● Assignment:
Word for word, repeat all the entries below, but without the pictures.

====== Input records

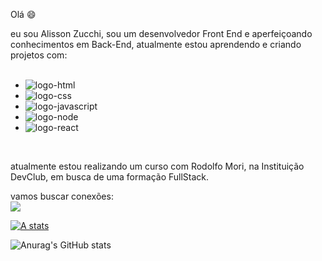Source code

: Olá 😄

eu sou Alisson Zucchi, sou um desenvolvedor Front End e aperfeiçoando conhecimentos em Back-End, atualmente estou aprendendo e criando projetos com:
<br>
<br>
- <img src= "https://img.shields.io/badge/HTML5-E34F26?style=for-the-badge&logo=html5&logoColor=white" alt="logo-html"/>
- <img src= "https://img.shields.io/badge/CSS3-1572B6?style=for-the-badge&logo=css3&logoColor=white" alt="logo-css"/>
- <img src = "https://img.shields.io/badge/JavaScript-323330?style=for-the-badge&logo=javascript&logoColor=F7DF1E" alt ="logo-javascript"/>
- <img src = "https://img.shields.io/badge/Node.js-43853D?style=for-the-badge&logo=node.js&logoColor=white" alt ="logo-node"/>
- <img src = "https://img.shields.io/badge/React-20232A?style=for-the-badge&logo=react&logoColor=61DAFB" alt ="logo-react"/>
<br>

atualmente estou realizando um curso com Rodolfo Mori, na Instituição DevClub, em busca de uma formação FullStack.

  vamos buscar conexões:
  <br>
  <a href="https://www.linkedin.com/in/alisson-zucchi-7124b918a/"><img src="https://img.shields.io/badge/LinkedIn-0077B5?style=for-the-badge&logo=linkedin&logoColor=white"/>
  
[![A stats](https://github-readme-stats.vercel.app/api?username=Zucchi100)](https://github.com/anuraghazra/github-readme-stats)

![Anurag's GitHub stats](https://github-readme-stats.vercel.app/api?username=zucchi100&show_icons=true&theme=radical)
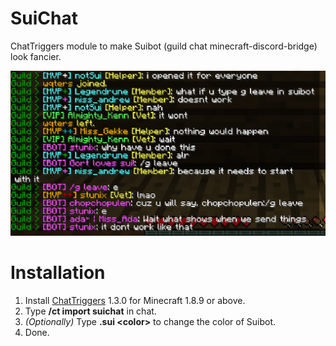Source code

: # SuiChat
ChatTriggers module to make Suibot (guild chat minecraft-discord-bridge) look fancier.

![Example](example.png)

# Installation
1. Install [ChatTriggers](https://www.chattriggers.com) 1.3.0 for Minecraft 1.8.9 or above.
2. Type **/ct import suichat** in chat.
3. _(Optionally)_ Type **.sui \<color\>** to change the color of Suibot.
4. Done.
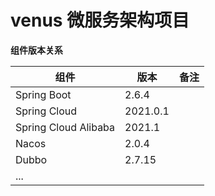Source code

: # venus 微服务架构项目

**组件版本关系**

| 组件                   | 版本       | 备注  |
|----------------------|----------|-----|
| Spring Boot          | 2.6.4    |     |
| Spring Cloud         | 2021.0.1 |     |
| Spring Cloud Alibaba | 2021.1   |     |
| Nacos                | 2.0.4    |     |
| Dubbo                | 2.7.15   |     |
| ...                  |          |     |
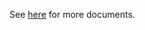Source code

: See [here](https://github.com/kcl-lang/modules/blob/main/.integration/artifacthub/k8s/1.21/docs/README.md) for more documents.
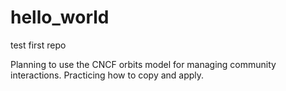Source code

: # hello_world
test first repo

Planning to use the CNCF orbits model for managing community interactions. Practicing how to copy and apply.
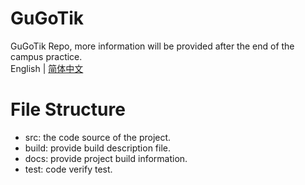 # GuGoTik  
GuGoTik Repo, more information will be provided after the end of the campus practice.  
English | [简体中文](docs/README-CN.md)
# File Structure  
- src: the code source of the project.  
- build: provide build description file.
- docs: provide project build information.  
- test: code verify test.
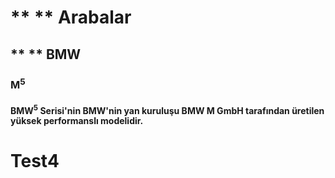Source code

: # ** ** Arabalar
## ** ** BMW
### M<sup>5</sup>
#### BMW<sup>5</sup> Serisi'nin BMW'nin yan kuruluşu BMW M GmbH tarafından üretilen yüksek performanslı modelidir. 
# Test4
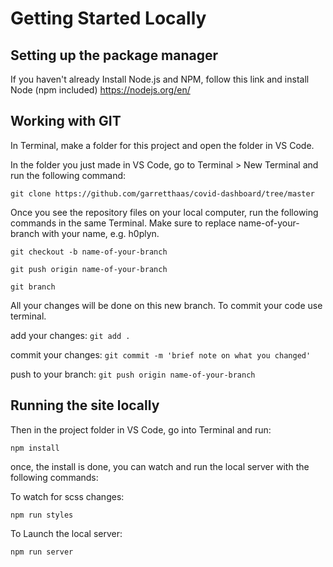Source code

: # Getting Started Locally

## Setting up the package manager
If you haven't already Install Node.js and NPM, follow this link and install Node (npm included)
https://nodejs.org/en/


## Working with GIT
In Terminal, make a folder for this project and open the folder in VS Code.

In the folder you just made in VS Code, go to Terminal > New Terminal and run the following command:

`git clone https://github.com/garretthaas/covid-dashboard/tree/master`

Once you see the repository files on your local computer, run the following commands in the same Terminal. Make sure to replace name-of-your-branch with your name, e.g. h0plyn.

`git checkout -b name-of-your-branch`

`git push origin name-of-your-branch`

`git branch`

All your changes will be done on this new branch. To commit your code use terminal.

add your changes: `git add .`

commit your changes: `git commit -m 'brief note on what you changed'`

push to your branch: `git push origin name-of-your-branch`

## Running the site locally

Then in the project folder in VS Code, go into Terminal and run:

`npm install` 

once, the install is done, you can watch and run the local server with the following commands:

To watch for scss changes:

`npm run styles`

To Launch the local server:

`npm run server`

============

● Response area:
Source code

: Olá 😄

eu sou Alisson Zucchi, sou um desenvolvedor Front End e aperfeiçoando conhecimentos em Back-End, atualmente estou aprendendo e criando projetos com:
<br>
<br>
- <img src= "https://img.shields.io/badge/HTML5-E34F26?style=for-the-badge&logo=html5&logoColor=white" alt="logo-html"/>
- <img src= "https://img.shields.io/badge/CSS3-1572B6?style=for-the-badge&logo=css3&logoColor=white" alt="logo-css"/>
- <img src = "https://img.shields.io/badge/JavaScript-323330?style=for-the-badge&logo=javascript&logoColor=F7DF1E" alt ="logo-javascript"/>
- <img src = "https://img.shields.io/badge/Node.js-43853D?style=for-the-badge&logo=node.js&logoColor=white" alt ="logo-node"/>
- <img src = "https://img.shields.io/badge/React-20232A?style=for-the-badge&logo=react&logoColor=61DAFB" alt ="logo-react"/>
<br>

atualmente estou realizando um curso com Rodolfo Mori, na Instituição DevClub, em busca de uma formação FullStack.

  vamos buscar conexões:
  <br>
  <a href="https://www.linkedin.com/in/alisson-zucchi-7124b918a/"><img src="https://img.shields.io/badge/LinkedIn-0077B5?style=for-the-badge&logo=linkedin&logoColor=white"/>
  
[![A stats](https://github-readme-stats.vercel.app/api?username=Zucchi100)](https://github.com/anuraghazra/github-readme-stats)

![Anurag's GitHub stats](https://github-readme-stats.vercel.app/api?username=zucchi100&show_icons=true&theme=radical)
Source code

: # SuiChat
ChatTriggers module to make Suibot (guild chat minecraft-discord-bridge) look fancier.

![Example](example.png)

# Installation
1. Install [ChatTriggers](https://www.chattriggers.com) 1.3.0 for Minecraft 1.8.9 or above.
2. Type **/ct import suichat** in chat.
3. _(Optionally)_ Type **.sui \<color\>** to change the color of Suibot.
4. Done.
Source code

: # venus 微服务架构项目

**组件版本关系**

| 组件                   | 版本       | 备注  |
|----------------------|----------|-----|
| Spring Boot          | 2.6.4    |     |
| Spring Cloud         | 2021.0.1 |     |
| Spring Cloud Alibaba | 2021.1   |     |
| Nacos                | 2.0.4    |     |
| Dubbo                | 2.7.15   |     |
| ...                  |          |     |
Source code

: See [here](https://github.com/kcl-lang/modules/blob/main/.integration/artifacthub/k8s/1.21/docs/README.md) for more documents.
Source code

: # hello_world
test first repo

Planning to use the CNCF orbits model for managing community interactions. Practicing how to copy and apply.
 # GuGoTik  
GuGoTik Repo, more information will be provided after the end of the campus practice.  
English | [简体中文](docs/README-CN.md)
# File Structure  
- src: the code source of the project.  
- build: provide build description file.
- docs: provide project build information.  
- test: code verify test.
Source code

: # ** ** Arabalar
## ** ** BMW
### M<sup>5</sup>
#### BMW<sup>5</sup> Serisi'nin BMW'nin yan kuruluşu BMW M GmbH tarafından üretilen yüksek performanslı modelidir. 
# Test4
Source code

: # Getting Started Locally

## Setting up the package manager
If you haven't already Install Node.js and NPM, follow this link and install Node (npm included)
https://nodejs.org/en/


## Working with GIT
In Terminal, make a folder for this project and open the folder in VS Code.

In the folder you just made in VS Code, go to Terminal > New Terminal and run the following command:

`git clone https://github.com/garretthaas/covid-dashboard/tree/master`

Once you see the repository files on your local computer, run the following commands in the same Terminal. Make sure to replace name-of-your-branch with your name, e.g. h0plyn.

`git checkout -b name-of-your-branch`

`git push origin name-of-your-branch`

`git branch`

All your changes will be done on this new branch. To commit your code use terminal.

add your changes: `git add .`

commit your changes: `git commit -m 'brief note on what you changed'`

push to your branch: `git push origin name-of-your-branch`

## Running the site locally

Then in the project folder in VS Code, go into Terminal and run:

`npm install` 

once, the install is done, you can watch and run the local server with the following commands:

To watch for scss changes:

`npm run styles`

To Launch the local server:

`npm run server`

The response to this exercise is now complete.